The Post-Night-Of-Drunken-Mistakes Murder-Holiday
First up: Frederick is supposed to kill a smith, but spare his family. The adventurers enter the shop where the man is working with his teenage son. It is empty.
Lock door.
Cast silence.
Knock boy unconscious.
Arrow to smith's throat.
Clean arrow wound.
Slit throat with razor.
Put razor in boy's hand.
Cast Cause Disease on the boy for good measure. The roll is small pox.

Next: The priest turns out to be rather high ranking. The adventurers deem it too difficult to get to him stealthily (no thief) and in any case it is raining, which means...
Cross the canal-street into alley.
Decanus uses Call Lightning on the wooden roof. Twice.
Roof burns and collapses in on crowd at evening mass plus priests including the target. Death toll is estimated at 35.

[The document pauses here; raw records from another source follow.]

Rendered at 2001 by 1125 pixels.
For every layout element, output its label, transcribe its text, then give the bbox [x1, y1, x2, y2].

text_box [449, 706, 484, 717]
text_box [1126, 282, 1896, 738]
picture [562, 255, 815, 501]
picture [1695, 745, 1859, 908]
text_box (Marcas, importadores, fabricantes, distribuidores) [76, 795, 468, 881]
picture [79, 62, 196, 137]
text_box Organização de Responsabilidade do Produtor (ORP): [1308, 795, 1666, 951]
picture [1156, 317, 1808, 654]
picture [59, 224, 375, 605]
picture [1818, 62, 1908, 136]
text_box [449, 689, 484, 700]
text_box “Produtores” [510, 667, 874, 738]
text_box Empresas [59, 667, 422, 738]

Finally: It is deemed that, so long as they are on a roll, they might as well free Castiel by killing his corpulent bride. Sneak into house, cast disease on the sleeping woman. Roll is tuberculosis.
On exiting quietly, the small idol to Gulmar seems to whisper. The voice declares Locke and Decanus as blasphemers against his church, to be punished in kind to their deeds. Frederick and Castiel are allowed to go and then Locke and Decanus are struck by a Call Lightning spell of the same level Decanus cast. They survive by 3 and 1 health points respectively and escape the burning home.

The next day the adventurers volunteer to help some guards sift through the wreckage of the church, and pocket some kickshaws from the high priest's charred remains which turn out to be extremely valuable.